[eroprofile] Add album downloader (#658)

Authored by: jhwgh1968
2024-12-22 06:00:00 +00:00 · 2021-08-10 13:51:12 +00:00 · 2021-08-10 13:51:12 +00:00 · c196640ff1
commit c196640ff1
parent 60c8fc73c6
2 changed files with 41 additions and 1 deletions
--- a/yt_dlp/extractor/eroprofile.py
+++ b/yt_dlp/extractor/eroprofile.py
@ -90,3 +90,40 @@ def _real_extract(self, url):
            'title': title,
            'age_limit': 18,
        })
+
+
+class EroProfileAlbumIE(InfoExtractor):
+    _VALID_URL = r'https?://(?:www\.)?eroprofile\.com/m/videos/album/(?P<id>[^/]+)'
+    IE_NAME = 'EroProfile:album'
+
+    _TESTS = [{
+        'url': 'https://www.eroprofile.com/m/videos/album/BBW-2-893',
+        'info_dict': {
+            'id': 'BBW-2-893',
+            'title': 'BBW 2'
+        },
+        'playlist_mincount': 486,
+    },
+    ]
+
+    def _extract_from_page(self, page):
+        for url in re.findall(r'href=".*?(/m/videos/view/[^"]+)"', page):
+            yield self.url_result(f'https://www.eroprofile.com{url}', EroProfileIE.ie_key())
+
+    def _entries(self, playlist_id, first_page):
+        yield from self._extract_from_page(first_page)
+
+        page_urls = re.findall(rf'href=".*?(/m/videos/album/{playlist_id}\?pnum=(\d+))"', first_page)
+
+        for url, n in page_urls[1:]:
+            yield from self._extract_from_page(self._download_webpage(
+                f'https://www.eroprofile.com{url}',
+                playlist_id, note=f'Downloading playlist page {int(n) - 1}'))
+
+    def _real_extract(self, url):
+        playlist_id = self._match_id(url)

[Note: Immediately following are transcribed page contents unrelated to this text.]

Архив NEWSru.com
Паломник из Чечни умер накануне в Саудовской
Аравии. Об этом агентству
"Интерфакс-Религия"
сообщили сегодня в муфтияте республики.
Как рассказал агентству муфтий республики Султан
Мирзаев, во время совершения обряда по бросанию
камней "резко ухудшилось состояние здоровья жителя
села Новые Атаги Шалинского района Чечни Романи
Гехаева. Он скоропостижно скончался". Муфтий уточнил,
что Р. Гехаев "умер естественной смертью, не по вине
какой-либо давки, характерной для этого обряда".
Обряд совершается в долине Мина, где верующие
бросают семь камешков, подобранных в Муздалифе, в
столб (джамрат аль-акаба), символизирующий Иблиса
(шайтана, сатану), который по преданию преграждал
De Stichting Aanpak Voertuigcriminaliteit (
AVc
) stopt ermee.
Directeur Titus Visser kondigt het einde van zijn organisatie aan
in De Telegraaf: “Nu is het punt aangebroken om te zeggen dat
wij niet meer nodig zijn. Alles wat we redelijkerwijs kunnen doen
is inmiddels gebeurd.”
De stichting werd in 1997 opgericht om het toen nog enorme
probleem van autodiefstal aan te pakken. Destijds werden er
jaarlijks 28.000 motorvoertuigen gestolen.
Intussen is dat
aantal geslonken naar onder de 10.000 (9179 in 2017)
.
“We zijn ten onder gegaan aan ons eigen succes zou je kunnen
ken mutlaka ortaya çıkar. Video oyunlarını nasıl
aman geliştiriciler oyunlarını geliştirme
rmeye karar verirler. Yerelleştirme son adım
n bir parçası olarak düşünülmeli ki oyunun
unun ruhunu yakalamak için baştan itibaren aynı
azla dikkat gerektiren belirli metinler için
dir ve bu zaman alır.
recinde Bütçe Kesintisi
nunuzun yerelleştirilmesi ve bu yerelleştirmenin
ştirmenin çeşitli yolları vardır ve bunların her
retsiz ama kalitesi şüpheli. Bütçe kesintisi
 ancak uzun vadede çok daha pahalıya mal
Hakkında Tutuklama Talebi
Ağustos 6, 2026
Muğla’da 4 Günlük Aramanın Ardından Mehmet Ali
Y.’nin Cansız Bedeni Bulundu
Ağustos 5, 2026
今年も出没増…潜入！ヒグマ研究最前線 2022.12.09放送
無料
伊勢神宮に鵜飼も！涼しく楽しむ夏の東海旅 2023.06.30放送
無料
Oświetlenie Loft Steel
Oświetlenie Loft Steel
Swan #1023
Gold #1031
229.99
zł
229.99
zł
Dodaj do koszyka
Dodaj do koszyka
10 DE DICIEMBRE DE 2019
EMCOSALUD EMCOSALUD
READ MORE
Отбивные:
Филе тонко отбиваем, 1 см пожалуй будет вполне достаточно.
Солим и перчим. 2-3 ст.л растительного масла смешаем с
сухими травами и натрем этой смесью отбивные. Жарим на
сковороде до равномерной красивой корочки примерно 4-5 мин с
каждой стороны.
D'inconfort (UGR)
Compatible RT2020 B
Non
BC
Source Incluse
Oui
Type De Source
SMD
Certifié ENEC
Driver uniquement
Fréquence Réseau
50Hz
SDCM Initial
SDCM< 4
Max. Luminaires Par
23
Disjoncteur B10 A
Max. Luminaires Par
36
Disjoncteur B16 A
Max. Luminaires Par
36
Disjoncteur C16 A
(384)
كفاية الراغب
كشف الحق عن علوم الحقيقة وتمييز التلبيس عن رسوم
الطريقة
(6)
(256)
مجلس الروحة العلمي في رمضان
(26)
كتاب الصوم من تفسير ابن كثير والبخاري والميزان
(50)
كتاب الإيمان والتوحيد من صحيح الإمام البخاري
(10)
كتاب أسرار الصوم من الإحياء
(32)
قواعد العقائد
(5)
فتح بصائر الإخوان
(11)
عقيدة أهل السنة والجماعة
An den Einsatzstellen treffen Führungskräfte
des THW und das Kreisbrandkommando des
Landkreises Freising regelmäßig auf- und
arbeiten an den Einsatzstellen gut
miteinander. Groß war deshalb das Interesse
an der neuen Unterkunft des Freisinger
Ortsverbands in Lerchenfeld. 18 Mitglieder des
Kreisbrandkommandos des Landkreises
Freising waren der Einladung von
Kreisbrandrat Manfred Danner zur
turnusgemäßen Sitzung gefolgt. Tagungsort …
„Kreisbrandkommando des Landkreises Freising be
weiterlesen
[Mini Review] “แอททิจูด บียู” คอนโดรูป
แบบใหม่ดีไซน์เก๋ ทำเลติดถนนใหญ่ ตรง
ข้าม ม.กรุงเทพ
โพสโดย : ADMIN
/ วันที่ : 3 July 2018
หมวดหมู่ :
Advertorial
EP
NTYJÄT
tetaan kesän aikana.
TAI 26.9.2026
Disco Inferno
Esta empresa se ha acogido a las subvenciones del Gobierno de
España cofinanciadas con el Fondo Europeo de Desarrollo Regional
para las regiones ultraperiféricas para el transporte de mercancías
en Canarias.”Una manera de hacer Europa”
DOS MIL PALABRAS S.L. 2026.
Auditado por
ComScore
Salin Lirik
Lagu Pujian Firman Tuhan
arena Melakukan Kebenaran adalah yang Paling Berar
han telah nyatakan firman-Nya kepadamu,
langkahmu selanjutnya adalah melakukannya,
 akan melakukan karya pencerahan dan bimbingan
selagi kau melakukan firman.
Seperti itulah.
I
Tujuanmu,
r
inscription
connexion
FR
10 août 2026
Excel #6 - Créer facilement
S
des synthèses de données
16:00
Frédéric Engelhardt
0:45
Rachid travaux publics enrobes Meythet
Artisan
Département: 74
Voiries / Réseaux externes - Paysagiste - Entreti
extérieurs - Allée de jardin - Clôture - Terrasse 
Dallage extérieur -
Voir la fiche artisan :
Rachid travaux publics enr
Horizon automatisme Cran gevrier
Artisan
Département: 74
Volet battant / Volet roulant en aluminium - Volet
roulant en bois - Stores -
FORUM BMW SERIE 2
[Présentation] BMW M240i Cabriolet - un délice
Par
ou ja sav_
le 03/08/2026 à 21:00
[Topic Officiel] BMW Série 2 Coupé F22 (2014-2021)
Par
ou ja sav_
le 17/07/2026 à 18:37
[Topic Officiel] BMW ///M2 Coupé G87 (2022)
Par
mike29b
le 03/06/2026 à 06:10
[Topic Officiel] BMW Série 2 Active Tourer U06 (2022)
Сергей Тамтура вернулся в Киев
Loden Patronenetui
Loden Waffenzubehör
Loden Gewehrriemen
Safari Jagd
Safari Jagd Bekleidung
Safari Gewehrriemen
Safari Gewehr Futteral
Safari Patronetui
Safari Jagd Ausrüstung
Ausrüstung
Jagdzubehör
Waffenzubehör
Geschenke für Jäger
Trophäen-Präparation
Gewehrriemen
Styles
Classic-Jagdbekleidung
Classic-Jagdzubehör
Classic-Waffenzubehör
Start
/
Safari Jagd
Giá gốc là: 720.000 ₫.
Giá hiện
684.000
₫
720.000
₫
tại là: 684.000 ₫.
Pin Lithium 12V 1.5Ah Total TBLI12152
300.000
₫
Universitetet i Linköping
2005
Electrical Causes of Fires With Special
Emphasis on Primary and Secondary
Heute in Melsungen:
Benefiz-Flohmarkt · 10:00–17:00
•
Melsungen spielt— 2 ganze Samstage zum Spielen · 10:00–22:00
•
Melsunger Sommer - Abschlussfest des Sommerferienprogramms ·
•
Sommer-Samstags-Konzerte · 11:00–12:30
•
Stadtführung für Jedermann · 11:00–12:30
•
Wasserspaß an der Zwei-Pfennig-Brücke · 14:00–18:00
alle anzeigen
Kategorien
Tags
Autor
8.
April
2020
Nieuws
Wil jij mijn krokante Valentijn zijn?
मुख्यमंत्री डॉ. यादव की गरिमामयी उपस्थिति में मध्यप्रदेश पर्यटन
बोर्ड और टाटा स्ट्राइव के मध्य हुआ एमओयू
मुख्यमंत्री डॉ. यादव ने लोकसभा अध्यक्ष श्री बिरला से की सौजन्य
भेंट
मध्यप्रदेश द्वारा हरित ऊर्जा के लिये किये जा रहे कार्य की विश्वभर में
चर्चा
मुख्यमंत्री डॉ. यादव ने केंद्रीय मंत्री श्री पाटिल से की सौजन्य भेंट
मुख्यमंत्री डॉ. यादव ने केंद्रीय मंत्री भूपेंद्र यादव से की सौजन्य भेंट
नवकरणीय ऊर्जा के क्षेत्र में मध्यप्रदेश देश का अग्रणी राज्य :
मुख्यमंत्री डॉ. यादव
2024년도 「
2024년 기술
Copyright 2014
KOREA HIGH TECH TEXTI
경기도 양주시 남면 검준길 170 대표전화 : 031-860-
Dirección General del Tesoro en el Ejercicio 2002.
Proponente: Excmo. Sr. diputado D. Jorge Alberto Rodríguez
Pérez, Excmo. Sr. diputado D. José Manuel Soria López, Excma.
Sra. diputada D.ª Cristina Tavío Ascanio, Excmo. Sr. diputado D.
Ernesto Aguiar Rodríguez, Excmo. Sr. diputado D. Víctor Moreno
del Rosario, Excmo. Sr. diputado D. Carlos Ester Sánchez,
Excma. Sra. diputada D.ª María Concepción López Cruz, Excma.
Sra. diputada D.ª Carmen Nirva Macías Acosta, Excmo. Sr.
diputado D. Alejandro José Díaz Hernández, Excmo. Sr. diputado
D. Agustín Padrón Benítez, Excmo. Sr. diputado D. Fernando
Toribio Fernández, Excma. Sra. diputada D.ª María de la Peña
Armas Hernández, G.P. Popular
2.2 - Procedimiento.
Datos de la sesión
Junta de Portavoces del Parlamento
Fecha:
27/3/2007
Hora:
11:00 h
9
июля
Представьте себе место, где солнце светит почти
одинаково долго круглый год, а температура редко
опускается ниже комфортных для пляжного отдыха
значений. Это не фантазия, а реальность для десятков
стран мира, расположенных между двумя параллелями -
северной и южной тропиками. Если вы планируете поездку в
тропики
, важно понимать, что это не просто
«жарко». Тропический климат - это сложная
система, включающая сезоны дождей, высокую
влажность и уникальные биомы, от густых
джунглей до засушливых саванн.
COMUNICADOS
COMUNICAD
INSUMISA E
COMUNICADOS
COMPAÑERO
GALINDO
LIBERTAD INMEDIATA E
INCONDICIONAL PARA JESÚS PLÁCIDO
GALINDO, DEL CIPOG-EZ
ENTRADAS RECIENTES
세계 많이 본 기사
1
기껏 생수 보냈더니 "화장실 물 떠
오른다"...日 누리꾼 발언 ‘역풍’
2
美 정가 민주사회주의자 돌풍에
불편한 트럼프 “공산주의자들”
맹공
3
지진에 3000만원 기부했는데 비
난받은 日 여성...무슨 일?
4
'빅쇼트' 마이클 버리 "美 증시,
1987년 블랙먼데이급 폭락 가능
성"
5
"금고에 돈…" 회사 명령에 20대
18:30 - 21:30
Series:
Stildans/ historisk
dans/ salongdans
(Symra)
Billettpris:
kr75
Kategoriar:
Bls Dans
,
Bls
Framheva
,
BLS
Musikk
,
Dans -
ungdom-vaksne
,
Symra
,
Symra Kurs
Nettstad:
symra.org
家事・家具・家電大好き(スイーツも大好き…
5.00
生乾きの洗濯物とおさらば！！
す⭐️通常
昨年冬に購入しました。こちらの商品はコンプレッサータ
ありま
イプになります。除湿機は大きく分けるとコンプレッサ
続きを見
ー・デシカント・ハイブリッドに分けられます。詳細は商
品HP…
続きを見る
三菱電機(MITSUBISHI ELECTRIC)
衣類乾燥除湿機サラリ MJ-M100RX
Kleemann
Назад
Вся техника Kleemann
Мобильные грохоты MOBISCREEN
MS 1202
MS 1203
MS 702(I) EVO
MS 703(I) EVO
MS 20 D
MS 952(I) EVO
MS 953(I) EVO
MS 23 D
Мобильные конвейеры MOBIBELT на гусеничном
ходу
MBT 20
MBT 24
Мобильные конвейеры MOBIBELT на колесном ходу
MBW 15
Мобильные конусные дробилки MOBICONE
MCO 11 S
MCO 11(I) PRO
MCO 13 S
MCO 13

+        first_page = self._download_webpage(url, playlist_id, note='Downloading playlist')
+        playlist_title = self._search_regex(
+            r'<title>Album: (.*) - EroProfile</title>', first_page, 'playlist_title')
+
+        return self.playlist_result(self._entries(playlist_id, first_page), playlist_id, playlist_title)
--- a/yt_dlp/extractor/extractors.py
+++ b/yt_dlp/extractor/extractors.py
@ -389,7 +389,10 @@
 from .embedly import EmbedlyIE
 from .engadget import EngadgetIE
 from .eporner import EpornerIE
-from .eroprofile import EroProfileIE
+from .eroprofile import (
+    EroProfileIE,
+    EroProfileAlbumIE,
+)
 from .escapist import EscapistIE
 from .espn import (
    ESPNIE,